Opposition kritisiert langsames Tempo beim Klima-Sofortprogramm
"Es geht nicht darum, Weltmeister zu werden, sondern beim Klimaschutz gemeinsam durchs Ziel zu kommen und niemanden zurückzulassen. Wir bringen ökologische und ökonomische Dinge zusammen", so CSU-Stadtrat Josef Hummel. Wolle man dem Pariser Klimaschutzabkommen genügen, müsse etwas passieren. Teils kam aus der Opposition Kritik am Regierungsbündnis auf, dass alles zu langsam gehe. "Das ist ein Sammelsurium aus Prüfaufträgen und neuen Arbeitsgruppen. Wir brauchen jetzt mal Ideen, die umgesetzt werden", so Florian Freund, Vorsitzender der Sozialfraktion.

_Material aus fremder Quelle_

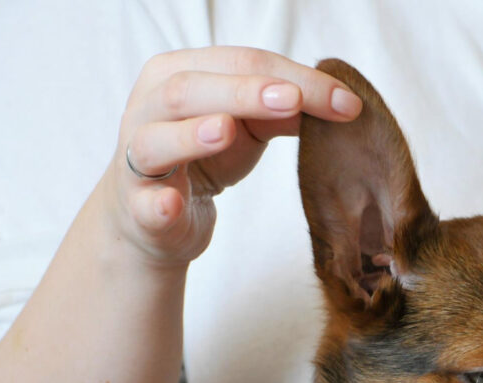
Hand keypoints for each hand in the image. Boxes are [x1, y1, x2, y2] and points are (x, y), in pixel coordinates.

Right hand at [96, 46, 361, 265]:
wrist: (159, 219)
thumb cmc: (206, 158)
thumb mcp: (249, 127)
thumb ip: (285, 111)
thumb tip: (342, 104)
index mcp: (179, 73)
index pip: (239, 62)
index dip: (294, 77)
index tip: (345, 101)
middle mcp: (148, 107)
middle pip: (190, 88)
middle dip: (244, 92)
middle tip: (293, 100)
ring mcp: (137, 159)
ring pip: (155, 139)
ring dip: (191, 135)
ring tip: (227, 131)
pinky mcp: (137, 208)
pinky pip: (144, 204)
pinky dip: (158, 203)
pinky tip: (173, 203)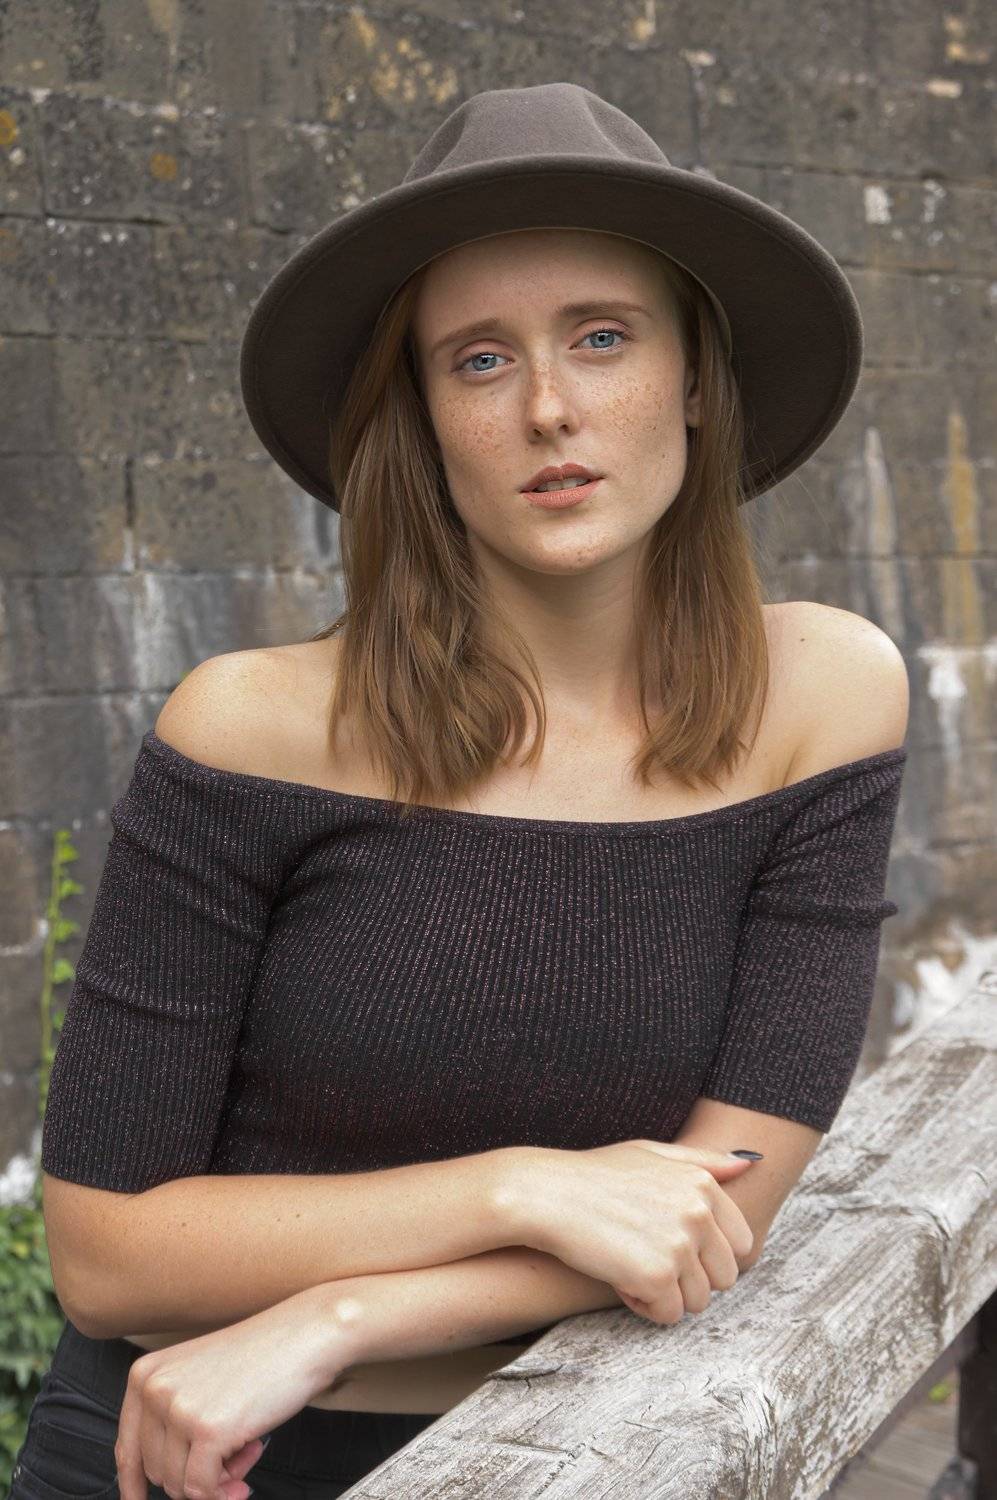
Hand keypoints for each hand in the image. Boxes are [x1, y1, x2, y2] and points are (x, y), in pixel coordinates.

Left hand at [115, 1284, 358, 1499]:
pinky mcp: (207, 1430)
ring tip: (247, 1447)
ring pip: (179, 1486)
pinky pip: (203, 1489)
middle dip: (197, 1475)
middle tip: (236, 1455)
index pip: (127, 1449)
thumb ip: (173, 1423)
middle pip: (157, 1473)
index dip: (134, 1486)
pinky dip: (226, 1490)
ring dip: (218, 1479)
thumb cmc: (261, 1356)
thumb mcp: (199, 1380)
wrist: (305, 1334)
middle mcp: (154, 1389)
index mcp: (146, 1375)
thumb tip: (167, 1485)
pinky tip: (251, 1457)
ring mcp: (179, 1409)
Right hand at [504, 1139, 756, 1326]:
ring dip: (665, 1294)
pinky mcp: (657, 1276)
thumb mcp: (651, 1154)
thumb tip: (750, 1161)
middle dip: (690, 1278)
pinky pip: (669, 1314)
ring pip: (699, 1301)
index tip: (672, 1245)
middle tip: (646, 1257)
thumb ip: (704, 1161)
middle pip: (725, 1277)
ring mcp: (680, 1244)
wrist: (545, 1194)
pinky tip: (618, 1278)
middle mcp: (698, 1212)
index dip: (707, 1254)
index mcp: (703, 1183)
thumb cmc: (594, 1174)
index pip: (741, 1243)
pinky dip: (644, 1306)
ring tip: (629, 1264)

Bruno Marcon (Augsburg in Bürgerhand) sagte, die Stadt gehe nach wie vor zu unentschlossen vor. Wolle man vorankommen, sei eine Dezentralisierung der Energieversorgung nötig. Am Ende lief es aber dennoch auf einen fast einstimmigen Beschluss hinaus, abgesehen von der AfD. Stadtrat Raimond Scheirich sagte, es handle sich bei dem Sofortpaket und der im Oktober vorgestellten Klimastudie um eine "überteuerte Lobbybroschüre". Die jetzt schon eingetretene Steigerung der Strompreise schade der Wirtschaft. "Wir laufen in eine Mangel- und Planwirtschaft", so Scheirich.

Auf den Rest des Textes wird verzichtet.